== JOB ==
Reproduce the lines from the start of the rows through the line that contains "Testing, and Terrain", keeping them unchanged and including that last line.

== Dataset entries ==
"""
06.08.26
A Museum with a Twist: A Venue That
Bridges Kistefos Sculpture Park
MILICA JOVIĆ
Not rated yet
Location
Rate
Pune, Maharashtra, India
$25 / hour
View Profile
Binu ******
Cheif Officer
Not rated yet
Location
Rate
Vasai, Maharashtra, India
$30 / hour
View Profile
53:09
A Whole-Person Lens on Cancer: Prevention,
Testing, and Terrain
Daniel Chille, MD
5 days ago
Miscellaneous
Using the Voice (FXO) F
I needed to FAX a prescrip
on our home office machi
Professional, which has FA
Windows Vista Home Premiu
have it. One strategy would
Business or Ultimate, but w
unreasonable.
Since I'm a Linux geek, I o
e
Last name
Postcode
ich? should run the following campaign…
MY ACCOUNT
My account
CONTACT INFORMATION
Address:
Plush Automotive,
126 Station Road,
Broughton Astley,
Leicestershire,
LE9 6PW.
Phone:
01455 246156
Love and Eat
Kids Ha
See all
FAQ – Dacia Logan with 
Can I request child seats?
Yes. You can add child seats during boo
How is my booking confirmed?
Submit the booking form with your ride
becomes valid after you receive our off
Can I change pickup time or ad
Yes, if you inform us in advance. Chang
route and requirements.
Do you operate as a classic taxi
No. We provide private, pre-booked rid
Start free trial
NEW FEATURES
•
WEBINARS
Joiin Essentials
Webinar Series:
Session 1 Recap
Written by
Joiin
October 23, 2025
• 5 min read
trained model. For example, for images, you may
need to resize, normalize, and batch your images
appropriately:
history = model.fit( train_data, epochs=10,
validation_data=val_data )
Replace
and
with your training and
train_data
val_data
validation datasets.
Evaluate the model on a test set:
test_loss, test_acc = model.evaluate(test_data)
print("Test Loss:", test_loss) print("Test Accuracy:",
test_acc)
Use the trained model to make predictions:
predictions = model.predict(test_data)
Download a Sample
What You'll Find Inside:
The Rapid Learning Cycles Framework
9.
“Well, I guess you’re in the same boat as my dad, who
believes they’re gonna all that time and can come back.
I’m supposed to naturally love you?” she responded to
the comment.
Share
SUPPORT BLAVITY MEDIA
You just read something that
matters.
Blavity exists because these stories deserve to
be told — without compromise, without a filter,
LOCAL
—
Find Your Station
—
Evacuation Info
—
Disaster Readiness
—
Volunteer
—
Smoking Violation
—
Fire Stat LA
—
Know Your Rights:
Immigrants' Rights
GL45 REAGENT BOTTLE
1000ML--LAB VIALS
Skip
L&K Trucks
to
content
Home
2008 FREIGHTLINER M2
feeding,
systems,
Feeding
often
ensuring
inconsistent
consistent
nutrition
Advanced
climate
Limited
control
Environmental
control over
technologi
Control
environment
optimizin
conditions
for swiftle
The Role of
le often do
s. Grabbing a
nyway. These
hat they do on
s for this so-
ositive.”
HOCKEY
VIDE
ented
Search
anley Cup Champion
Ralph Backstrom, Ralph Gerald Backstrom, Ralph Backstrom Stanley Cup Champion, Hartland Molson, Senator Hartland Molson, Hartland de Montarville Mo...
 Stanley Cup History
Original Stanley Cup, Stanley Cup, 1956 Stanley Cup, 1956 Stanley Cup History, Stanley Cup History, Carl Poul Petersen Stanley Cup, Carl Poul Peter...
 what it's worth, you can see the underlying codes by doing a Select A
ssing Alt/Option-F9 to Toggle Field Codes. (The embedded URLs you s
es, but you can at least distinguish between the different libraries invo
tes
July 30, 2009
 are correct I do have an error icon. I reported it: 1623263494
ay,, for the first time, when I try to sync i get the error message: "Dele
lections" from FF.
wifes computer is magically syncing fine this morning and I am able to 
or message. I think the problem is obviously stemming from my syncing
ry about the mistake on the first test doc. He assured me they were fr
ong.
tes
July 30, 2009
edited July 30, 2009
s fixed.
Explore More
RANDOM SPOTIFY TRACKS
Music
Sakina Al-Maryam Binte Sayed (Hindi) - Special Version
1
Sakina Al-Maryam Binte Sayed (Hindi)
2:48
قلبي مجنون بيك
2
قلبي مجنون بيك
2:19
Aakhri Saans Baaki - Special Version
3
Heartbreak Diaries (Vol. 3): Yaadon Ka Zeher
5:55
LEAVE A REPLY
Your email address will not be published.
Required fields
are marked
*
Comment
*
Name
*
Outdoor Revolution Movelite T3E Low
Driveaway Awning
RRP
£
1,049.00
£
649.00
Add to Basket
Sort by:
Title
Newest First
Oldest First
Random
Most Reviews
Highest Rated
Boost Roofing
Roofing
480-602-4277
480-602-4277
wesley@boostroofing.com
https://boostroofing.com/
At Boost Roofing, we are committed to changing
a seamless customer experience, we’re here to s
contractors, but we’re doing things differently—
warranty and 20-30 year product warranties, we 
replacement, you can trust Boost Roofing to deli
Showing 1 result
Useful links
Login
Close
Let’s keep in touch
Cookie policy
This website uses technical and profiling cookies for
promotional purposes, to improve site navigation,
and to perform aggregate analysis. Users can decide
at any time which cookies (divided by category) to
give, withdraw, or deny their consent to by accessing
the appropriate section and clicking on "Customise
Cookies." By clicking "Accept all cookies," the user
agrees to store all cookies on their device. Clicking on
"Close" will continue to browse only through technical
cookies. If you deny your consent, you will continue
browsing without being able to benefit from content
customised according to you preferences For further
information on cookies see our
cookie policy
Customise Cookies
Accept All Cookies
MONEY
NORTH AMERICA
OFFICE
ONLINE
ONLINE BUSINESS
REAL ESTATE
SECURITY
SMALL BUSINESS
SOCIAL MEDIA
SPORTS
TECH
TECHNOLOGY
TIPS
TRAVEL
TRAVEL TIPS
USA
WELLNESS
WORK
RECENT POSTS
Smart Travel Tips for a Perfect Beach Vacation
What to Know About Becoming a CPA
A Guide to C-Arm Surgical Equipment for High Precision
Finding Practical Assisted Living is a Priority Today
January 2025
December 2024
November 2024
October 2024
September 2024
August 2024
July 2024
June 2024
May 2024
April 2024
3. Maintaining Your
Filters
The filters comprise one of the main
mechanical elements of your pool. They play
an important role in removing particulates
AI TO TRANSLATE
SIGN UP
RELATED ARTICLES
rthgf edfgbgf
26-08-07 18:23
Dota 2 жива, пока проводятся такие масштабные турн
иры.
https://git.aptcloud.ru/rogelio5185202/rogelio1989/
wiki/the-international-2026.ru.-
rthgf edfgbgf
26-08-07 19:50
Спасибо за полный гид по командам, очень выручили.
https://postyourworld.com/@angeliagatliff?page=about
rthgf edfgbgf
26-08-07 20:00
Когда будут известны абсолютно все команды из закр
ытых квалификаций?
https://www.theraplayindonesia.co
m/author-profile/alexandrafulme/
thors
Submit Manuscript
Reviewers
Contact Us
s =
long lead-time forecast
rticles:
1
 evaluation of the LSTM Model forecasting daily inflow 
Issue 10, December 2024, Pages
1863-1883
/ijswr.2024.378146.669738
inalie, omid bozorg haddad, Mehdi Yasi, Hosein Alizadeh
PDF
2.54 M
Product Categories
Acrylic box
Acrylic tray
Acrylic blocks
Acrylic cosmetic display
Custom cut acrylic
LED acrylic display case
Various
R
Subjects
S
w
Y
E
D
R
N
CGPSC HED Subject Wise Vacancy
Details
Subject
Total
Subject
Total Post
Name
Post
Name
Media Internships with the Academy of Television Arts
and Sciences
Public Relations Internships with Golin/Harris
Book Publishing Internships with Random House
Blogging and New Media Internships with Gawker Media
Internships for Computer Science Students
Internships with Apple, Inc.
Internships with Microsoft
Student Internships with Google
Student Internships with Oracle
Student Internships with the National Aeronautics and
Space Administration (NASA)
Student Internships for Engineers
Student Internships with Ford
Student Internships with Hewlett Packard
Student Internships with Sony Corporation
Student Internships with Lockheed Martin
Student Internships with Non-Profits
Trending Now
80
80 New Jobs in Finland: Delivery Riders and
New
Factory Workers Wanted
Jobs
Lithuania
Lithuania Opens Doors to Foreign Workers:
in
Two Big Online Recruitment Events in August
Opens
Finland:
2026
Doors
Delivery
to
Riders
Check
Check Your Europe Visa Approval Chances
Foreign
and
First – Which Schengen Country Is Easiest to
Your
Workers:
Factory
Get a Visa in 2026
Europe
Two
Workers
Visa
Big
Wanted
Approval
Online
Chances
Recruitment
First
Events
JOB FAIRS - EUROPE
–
"""
== SOLUTION ==
06.08.26
A Museum with a Twist: A Venue That
Bridges Kistefos Sculpture Park
MILICA JOVIĆ
Not rated yet
Location
Rate
Pune, Maharashtra, India
$25 / hour
View Profile
Binu ******
Cheif Officer
Not rated yet
Location
Rate
Vasai, Maharashtra, India
$30 / hour
View Profile
53:09
A Whole-Person Lens on Cancer: Prevention,
Testing, and Terrain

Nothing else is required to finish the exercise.